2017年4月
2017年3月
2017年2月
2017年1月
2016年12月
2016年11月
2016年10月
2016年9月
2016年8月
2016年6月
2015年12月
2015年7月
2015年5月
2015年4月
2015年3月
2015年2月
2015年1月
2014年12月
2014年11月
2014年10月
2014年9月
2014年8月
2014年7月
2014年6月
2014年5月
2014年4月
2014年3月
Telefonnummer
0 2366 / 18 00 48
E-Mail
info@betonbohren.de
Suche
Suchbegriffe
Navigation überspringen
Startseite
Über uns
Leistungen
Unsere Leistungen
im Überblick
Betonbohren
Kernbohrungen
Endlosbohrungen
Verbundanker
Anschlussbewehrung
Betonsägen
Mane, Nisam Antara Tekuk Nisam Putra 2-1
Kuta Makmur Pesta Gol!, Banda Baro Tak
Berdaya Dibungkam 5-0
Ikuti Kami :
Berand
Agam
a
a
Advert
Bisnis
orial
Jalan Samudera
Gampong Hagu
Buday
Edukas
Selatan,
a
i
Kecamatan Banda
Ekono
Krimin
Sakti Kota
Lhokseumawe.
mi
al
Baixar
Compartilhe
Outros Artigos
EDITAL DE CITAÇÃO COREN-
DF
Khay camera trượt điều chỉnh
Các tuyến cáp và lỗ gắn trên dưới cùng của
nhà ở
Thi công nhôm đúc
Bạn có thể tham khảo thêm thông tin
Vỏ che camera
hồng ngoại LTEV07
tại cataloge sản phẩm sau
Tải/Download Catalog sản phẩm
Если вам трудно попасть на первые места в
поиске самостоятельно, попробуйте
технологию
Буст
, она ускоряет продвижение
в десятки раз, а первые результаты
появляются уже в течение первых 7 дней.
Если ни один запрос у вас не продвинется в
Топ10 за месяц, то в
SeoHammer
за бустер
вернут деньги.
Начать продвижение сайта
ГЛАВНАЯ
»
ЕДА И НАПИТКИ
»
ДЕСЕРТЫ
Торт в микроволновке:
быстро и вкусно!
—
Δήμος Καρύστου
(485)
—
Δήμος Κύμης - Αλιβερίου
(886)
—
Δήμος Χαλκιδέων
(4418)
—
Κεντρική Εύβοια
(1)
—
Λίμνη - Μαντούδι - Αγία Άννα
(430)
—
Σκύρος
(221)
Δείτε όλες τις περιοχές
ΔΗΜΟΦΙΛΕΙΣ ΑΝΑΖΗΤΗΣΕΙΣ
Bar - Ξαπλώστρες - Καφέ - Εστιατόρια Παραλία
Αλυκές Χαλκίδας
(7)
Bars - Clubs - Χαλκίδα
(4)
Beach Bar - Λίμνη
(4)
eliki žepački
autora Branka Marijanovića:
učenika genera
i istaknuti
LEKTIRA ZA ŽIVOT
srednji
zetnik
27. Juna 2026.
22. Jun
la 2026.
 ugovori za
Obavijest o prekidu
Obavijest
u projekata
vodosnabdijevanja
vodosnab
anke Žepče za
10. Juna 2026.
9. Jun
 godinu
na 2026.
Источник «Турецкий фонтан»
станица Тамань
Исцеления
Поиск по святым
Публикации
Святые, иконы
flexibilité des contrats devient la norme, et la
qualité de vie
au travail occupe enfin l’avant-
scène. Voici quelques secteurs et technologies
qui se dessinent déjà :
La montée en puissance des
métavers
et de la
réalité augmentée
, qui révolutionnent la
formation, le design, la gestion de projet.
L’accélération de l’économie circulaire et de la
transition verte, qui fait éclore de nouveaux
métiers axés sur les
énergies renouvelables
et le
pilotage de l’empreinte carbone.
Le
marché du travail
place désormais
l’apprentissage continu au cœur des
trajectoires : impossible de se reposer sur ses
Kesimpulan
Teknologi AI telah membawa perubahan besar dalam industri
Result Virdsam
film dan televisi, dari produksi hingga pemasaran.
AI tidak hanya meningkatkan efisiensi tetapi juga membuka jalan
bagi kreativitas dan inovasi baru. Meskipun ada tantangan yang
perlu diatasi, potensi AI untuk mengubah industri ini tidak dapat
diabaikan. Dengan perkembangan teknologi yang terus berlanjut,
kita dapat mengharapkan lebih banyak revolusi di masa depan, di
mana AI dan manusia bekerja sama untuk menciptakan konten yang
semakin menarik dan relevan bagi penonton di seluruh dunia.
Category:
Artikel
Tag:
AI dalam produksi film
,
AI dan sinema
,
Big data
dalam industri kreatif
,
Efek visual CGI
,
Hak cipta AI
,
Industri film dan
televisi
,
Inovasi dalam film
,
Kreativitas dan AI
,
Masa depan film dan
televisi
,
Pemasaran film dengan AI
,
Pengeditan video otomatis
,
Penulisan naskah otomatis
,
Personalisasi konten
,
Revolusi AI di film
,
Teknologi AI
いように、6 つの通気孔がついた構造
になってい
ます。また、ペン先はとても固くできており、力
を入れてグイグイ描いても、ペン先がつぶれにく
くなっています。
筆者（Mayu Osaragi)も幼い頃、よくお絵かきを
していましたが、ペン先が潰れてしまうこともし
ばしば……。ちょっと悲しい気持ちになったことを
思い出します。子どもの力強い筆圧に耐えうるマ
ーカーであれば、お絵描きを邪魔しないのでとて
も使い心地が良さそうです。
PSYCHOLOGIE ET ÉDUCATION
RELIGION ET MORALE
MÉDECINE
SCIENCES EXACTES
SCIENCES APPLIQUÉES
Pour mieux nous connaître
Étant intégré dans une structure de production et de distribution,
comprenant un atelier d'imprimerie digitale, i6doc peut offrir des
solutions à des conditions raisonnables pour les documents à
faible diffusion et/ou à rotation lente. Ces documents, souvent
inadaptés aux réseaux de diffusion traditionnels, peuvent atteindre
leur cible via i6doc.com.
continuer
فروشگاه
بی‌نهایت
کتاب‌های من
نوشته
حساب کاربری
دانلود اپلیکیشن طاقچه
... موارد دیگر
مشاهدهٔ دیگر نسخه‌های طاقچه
----------------
▶ WORK INSTRUCTIONS: Write the listing out once more, keeping each word as it is.

▶ WRITTEN ANSWER:
2017年4月
2017年3月
2017年2月
2017年1月
2016年12月
2016年11月
2016年10月
2016年9月
2016年8月
2016年6月
2015年12月
2015年7月
2015年5月
2015年4月
2015年3月
2015年2月
2015年1月
2014年12月
2014年11月
2014年10月
2014年9月
2014年8月
2014年7月
2014年6月
2014年5月
2014年4月
2014年3月
Telefonnummer
0 2366 / 18 00 48
E-Mail
info@betonbohren.de
Suche
Suchbegriffe
Navigation überspringen
Startseite
Über uns
Leistungen
Unsere Leistungen
im Überblick
Betonbohren
Kernbohrungen
Endlosbohrungen
Verbundanker
Anschlussbewehrung
Betonsägen
Mane, Nisam Antara Tekuk Nisam Putra 2-1
Kuta Makmur Pesta Gol!, Banda Baro Tak
Berdaya Dibungkam 5-0
Ikuti Kami :
Berand
Agam
a
a
Advert
Bisnis
orial
Jalan Samudera
Gampong Hagu
Buday
Edukas
Selatan,
a
i
Kecamatan Banda
Ekono
Krimin
Sakti Kota
Lhokseumawe.
mi
al
Baixar
Compartilhe
Outros Artigos
EDITAL DE CITAÇÃO COREN-
DF
Khay camera trượt điều chỉnh
Các tuyến cáp và lỗ gắn trên dưới cùng của
nhà ở
Thi công nhôm đúc
Bạn có thể tham khảo thêm thông tin
Vỏ che camera
hồng ngoại LTEV07
tại cataloge sản phẩm sau
Tải/Download Catalog sản phẩm
Если вам трудно попасть на первые места в
поиске самостоятельно, попробуйте
технологию
Буст
, она ускоряет продвижение
в десятки раз, а первые результаты
появляются уже в течение первых 7 дней.
Если ни один запрос у вас не продвинется в
Топ10 за месяц, то в
SeoHammer
за бустер
вернут деньги.
Начать продвижение сайта
ГЛАВНАЯ
»
ЕДА И НАПИТКИ
»
ДЕСЕРТЫ
Торт в микроволновке:
быстро и вкусно!
—
Δήμος Καρύστου
(485)
—
Δήμος Κύμης - Αλιβερίου
(886)
—
Δήμος Χαλκιδέων
(4418)
—
Κεντρική Εύβοια
(1)
—
Λίμνη - Μαντούδι - Αγία Άννα
(430)
—
Σκύρος
(221)
Δείτε όλες τις περιοχές
ΔΗΜΟΦΙΛΕΙΣ ΑΝΑΖΗΤΗΣΕΙΣ
Bar - Ξαπλώστρες - Καφέ - Εστιατόρια Παραλία
Αλυκές Χαλκίδας
(7)
Bars - Clubs - Χαλκίδα
(4)
Beach Bar - Λίμνη
(4)
eliki žepački
autora Branka Marijanovića:
učenika genera
i istaknuti
LEKTIRA ZA ŽIVOT
srednji
zetnik
27. Juna 2026.
22. Jun
la 2026.
 ugovori za
Obavijest o prekidu
Obavijest
u projekata
vodosnabdijevanja
vodosnab
anke Žepče za
10. Juna 2026.
9. Jun
 godinu
na 2026.
Источник «Турецкий фонтан»
станица Тамань
Исцеления
Поиск по святым
Публикации
Святые, иконы
flexibilité des contrats devient la norme, et la
qualité de vie
au travail occupe enfin l’avant-
scène. Voici quelques secteurs et technologies
qui se dessinent déjà :
La montée en puissance des
métavers
et de la
réalité augmentée
, qui révolutionnent la
formation, le design, la gestion de projet.
L’accélération de l’économie circulaire et de la
transition verte, qui fait éclore de nouveaux
métiers axés sur les
énergies renouvelables
et le
pilotage de l’empreinte carbone.
Le
marché du travail
place désormais
l’apprentissage continu au cœur des
trajectoires : impossible de se reposer sur ses
Kesimpulan
Teknologi AI telah membawa perubahan besar dalam industri
Result Virdsam
film dan televisi, dari produksi hingga pemasaran.
AI tidak hanya meningkatkan efisiensi tetapi juga membuka jalan
bagi kreativitas dan inovasi baru. Meskipun ada tantangan yang
perlu diatasi, potensi AI untuk mengubah industri ini tidak dapat
diabaikan. Dengan perkembangan teknologi yang terus berlanjut,
kita dapat mengharapkan lebih banyak revolusi di masa depan, di
mana AI dan manusia bekerja sama untuk menciptakan konten yang
semakin menarik dan relevan bagi penonton di seluruh dunia.
Category:
Artikel
Tag:
AI dalam produksi film
,
AI dan sinema
,
Big data
dalam industri kreatif
,
Efek visual CGI
,
Hak cipta AI
,
Industri film dan
televisi
,
Inovasi dalam film
,
Kreativitas dan AI
,
Masa depan film dan
televisi
,
Pemasaran film dengan AI
,
Pengeditan video otomatis
,
Penulisan naskah otomatis
,
Personalisasi konten
,
Revolusi AI di film
,
Teknologi AI
いように、6 つの通気孔がついた構造
になってい
ます。また、ペン先はとても固くできており、力
を入れてグイグイ描いても、ペン先がつぶれにく
くなっています。
筆者（Mayu Osaragi)も幼い頃、よくお絵かきを
していましたが、ペン先が潰れてしまうこともし
ばしば……。ちょっと悲しい気持ちになったことを
思い出します。子どもの力強い筆圧に耐えうるマ
ーカーであれば、お絵描きを邪魔しないのでとて
も使い心地が良さそうです。
PSYCHOLOGIE ET ÉDUCATION
RELIGION ET MORALE
MÉDECINE
SCIENCES EXACTES
SCIENCES APPLIQUÉES
Pour mieux nous connaître
Étant intégré dans une structure de production et de distribution,
comprenant un atelier d'imprimerie digitale, i6doc peut offrir des
solutions à des conditions raisonnables pour les documents à
faible diffusion et/ou à rotation lente. Ces documents, souvent
inadaptés aux réseaux de diffusion traditionnels, peuvent atteindre
leur cible via i6doc.com.
continuer
فروشگاه
بی‌نهایت
کتاب‌های من
نوشته
حساب کاربری
دانلود اپلیکیشن طاقچه
... موارد دیگر
مشاهدهٔ دیگر نسخه‌های طاقچه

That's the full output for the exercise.